Page Banner

United States Department of Agriculture

Agricultural Research Service

Title: Environmental Adaptive Mutations in Diarrheagenic Escherichia Coli and Their Effect on Infection Dose

Authors
item Chan, Lynn - NGEE ANN POLYT, SINGAPORE
item Han, Rachel - NGEE ANN POLYT, SINGAPORE
item Low, Sharon - NGEE ANN POLYT, SINGAPORE
item Tan, Jasmine - NGEE ANN POLYT, SINGPORE
item Bhagwat, Arvind

Submitted to: Meeting Proceedings
Publication Type: Proceedings
Publication Acceptance Date: December 11, 2005
Publication Date: December 11, 2005
Citation: Chan, L., Han, R., Low, S., Tan, J., Bhagwat, A.A. 2005. Environmental adaptive mutations in diarrheagenic escherichia coli and their effect on infection dose. Proceedings of the US-Japan Cooperative Program in National Resources, Cherry, J. P. and Pavlath, A. E. (Eds.). p. 370-374.

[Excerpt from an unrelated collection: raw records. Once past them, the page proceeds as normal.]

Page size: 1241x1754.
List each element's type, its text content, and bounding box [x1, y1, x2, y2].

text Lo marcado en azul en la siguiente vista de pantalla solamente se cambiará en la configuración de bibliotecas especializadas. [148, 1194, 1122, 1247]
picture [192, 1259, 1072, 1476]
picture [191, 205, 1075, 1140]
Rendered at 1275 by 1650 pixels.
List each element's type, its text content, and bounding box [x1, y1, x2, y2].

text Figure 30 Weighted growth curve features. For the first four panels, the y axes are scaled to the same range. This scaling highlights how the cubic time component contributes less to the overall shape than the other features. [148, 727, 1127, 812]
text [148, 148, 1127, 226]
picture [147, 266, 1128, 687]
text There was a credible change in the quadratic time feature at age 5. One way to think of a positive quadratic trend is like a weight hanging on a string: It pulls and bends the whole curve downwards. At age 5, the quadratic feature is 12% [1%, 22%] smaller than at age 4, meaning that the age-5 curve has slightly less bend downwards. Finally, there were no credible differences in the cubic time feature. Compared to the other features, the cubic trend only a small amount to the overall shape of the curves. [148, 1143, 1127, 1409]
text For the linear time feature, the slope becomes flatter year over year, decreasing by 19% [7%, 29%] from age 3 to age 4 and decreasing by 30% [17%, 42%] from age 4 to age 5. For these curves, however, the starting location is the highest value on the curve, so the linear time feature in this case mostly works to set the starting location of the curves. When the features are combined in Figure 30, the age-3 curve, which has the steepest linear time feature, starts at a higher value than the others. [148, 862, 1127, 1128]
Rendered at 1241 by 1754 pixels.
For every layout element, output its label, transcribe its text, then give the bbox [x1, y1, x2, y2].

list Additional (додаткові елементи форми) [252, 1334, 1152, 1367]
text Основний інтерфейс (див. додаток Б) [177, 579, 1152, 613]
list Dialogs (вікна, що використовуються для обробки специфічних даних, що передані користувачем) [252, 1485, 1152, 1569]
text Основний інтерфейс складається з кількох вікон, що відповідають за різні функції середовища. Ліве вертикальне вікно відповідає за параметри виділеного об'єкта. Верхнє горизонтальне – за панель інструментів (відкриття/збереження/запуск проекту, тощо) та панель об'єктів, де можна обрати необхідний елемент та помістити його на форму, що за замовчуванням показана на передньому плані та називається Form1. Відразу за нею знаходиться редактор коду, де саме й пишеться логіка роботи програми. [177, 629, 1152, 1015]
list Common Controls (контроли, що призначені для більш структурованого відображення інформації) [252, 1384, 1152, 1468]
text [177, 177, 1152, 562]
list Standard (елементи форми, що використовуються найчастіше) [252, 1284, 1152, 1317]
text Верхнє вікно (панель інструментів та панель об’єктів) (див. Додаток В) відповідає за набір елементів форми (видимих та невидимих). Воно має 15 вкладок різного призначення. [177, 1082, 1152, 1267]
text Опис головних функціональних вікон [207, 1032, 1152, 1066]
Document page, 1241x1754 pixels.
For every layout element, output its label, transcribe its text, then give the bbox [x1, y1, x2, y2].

Technical Abstract: Out of three distinct acid-resistance systems that have been identified in E. coli, the glutamate-dependent acid resistance system (GDAR) is believed to provide the highest protection from stomach acidity. In this study the acid-resistance systems of 82 foodborne outbreak strains of pathogenic E. coli isolated from 34 countries and 23 states within the U.S.A. were examined. Twenty nine isolates were found to be defective in inducing GDAR under aerobic growth conditions indicating they may be carrying mutant rpoS allelles. We took a physiological and recombinant DNA approach to confirm mutations in the rpoS genes, which may have been introduced during environmental adaptation. DNA sequence analysis, glycogen synthesis and heat-shock analysis revealed that there is heterogenity in the rpoS function, which had a profound influence on stress tolerance responses. Such mutations most likely alter infectivity of individual isolates and may play a significant role in determining the infective dose of diarrheagenic E. coli.